I was thinking that. There are moments when the camera is moving like it's handheld, but when the title cards would illuminate on the floor it went rock-solid. Very cool effect nevertheless!!


----------



## metti (Oct 2, 2013)

StradivariusBone said:


> I was thinking that. There are moments when the camera is moving like it's handheld, but when the title cards would illuminate on the floor it went rock-solid. Very cool effect nevertheless!!


I suspect the handheld looking shots are also done with a robotic arm that has been programmed using a trainer interface that preserves some of the natural human variation.


----------



## lwinters630 (Oct 3, 2013)

metti said:


> I suspect the handheld looking shots are also done with a robotic arm that has been programmed using a trainer interface that preserves some of the natural human variation.


Watch the behind the scenes for it that is linked at the end of the video.

Once I was asked (20 yrs ago) what my favorite lighting fixture was? I replied an LCD projector . . . . . . But honestly . . . . I had no idea where they would go . . . . This makes me think what else can it be used for in live theater?

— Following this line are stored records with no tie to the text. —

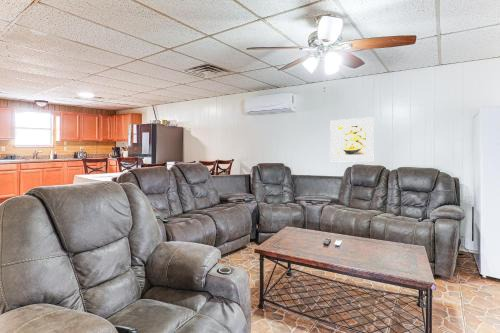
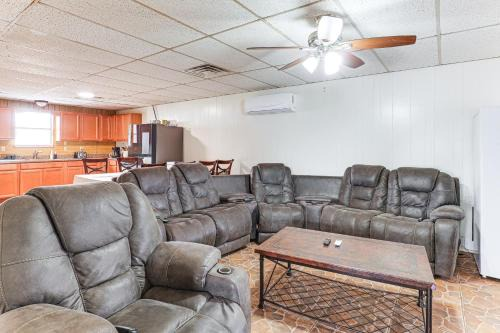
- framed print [329,116,375,163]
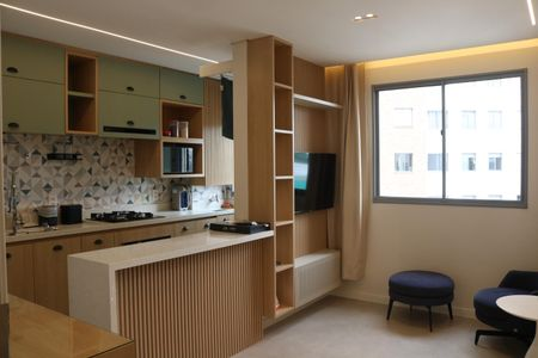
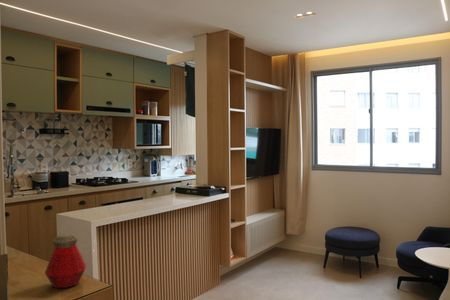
+ bottle [44,232,88,289]
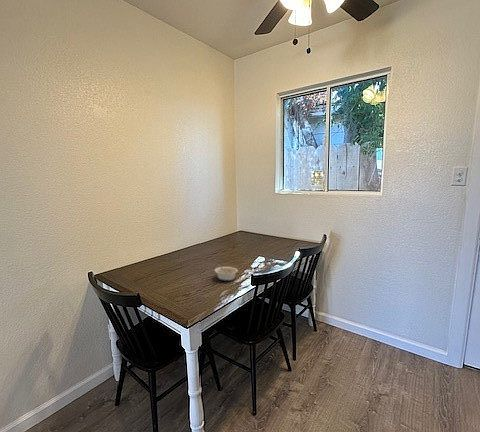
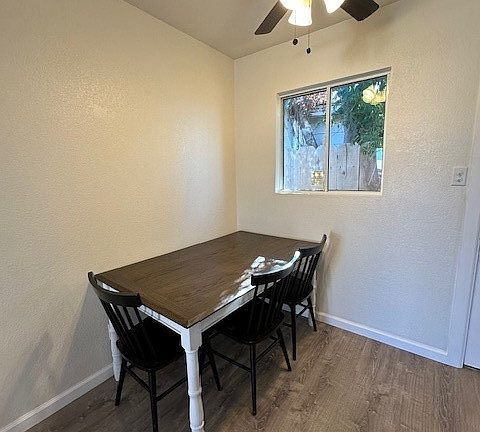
- legume [214,263,239,282]
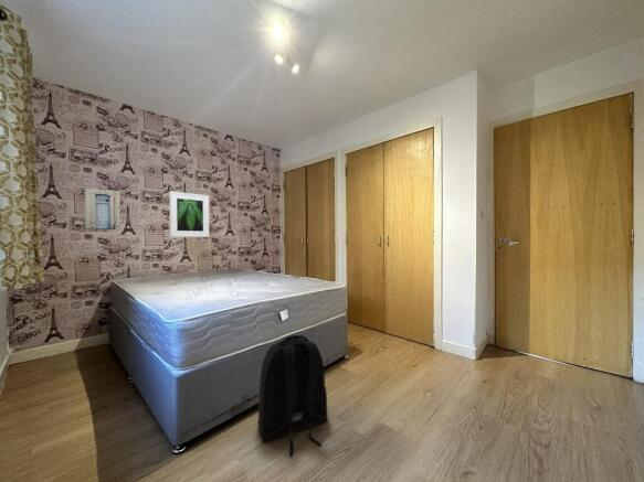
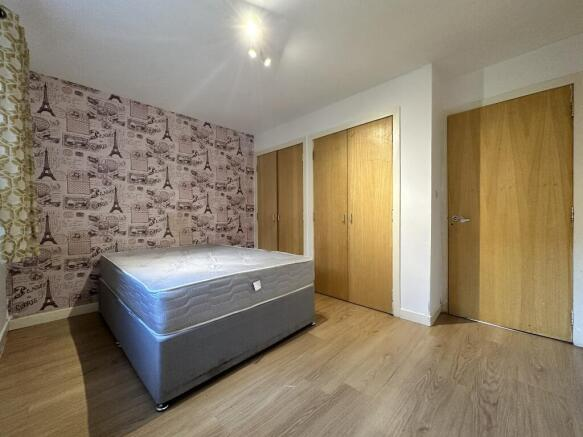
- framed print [168,190,210,238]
- backpack [257,334,329,458]
- wall art [84,186,120,231]
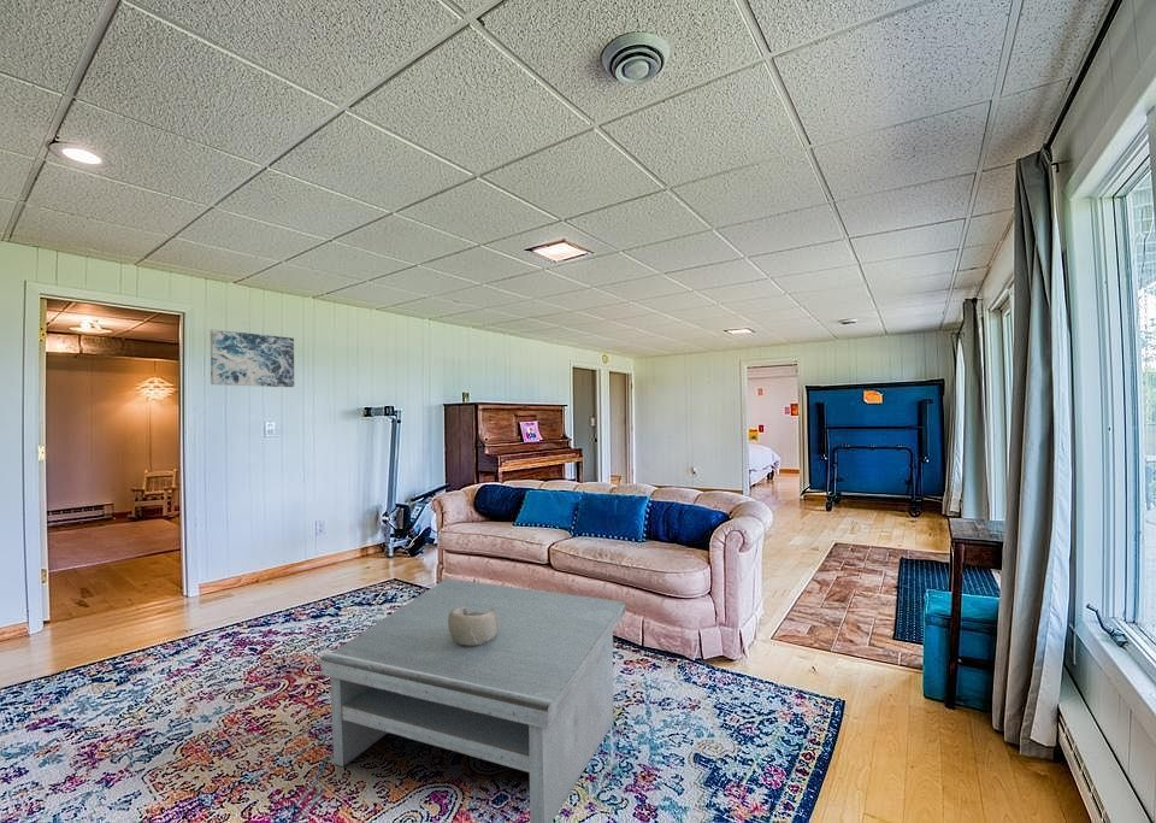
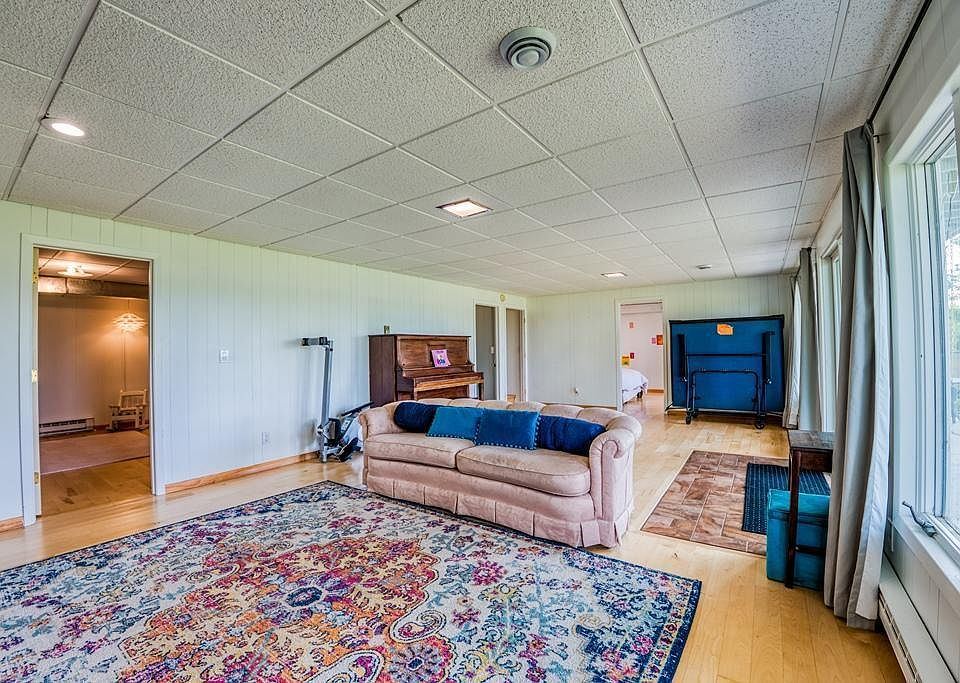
- decorative bowl [448,606,499,646]
- wall art [210,329,295,388]
- coffee table [319,577,626,823]
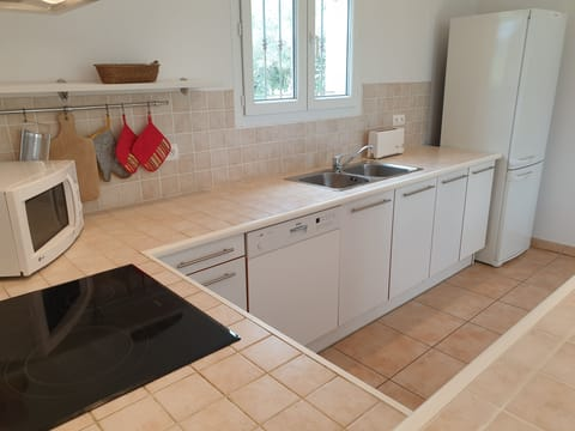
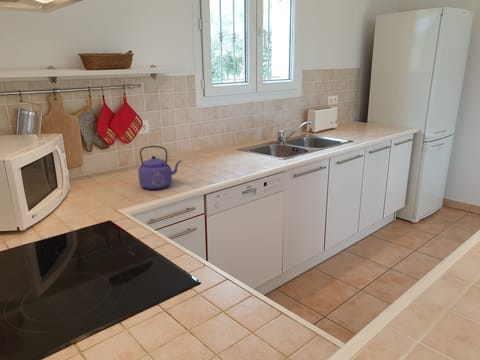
+ kettle [137,145,182,190]
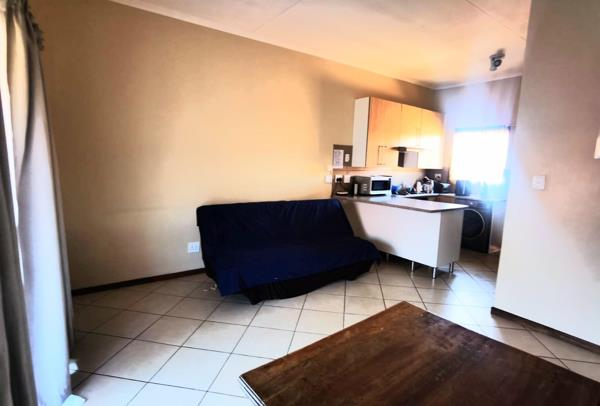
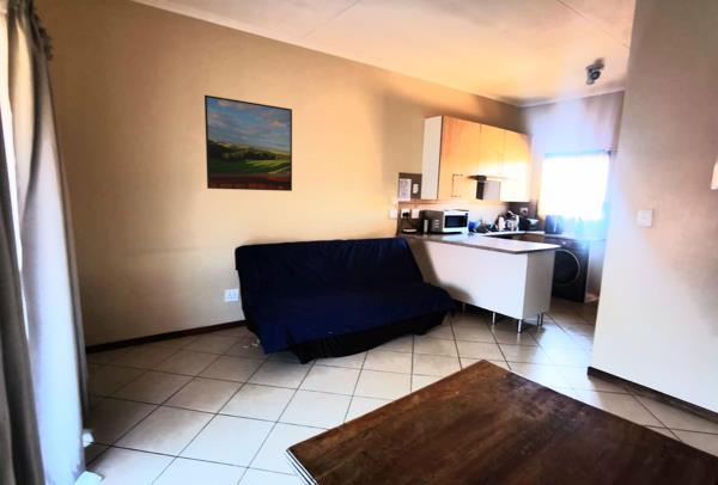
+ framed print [203,94,293,192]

I have to respect and love the creative minds that put this together.


----------



## ruinexplorer (Oct 5, 2013)

lwinters630 said:


> Once I was asked (20 yrs ago) what my favorite lighting fixture was? I replied an LCD projector . . . . . . But honestly . . . . I had no idea where they would go . . . . This makes me think what else can it be used for in live theater?


 
I can think of one great example. Here's another. Automation and projection nicely blended.


----------



## StradivariusBone (Oct 7, 2013)

ruinexplorer said:


> I can think of one great example. Here's another. Automation and projection nicely blended.



WOW! Wagner himself would've had a field day with that technology!


----------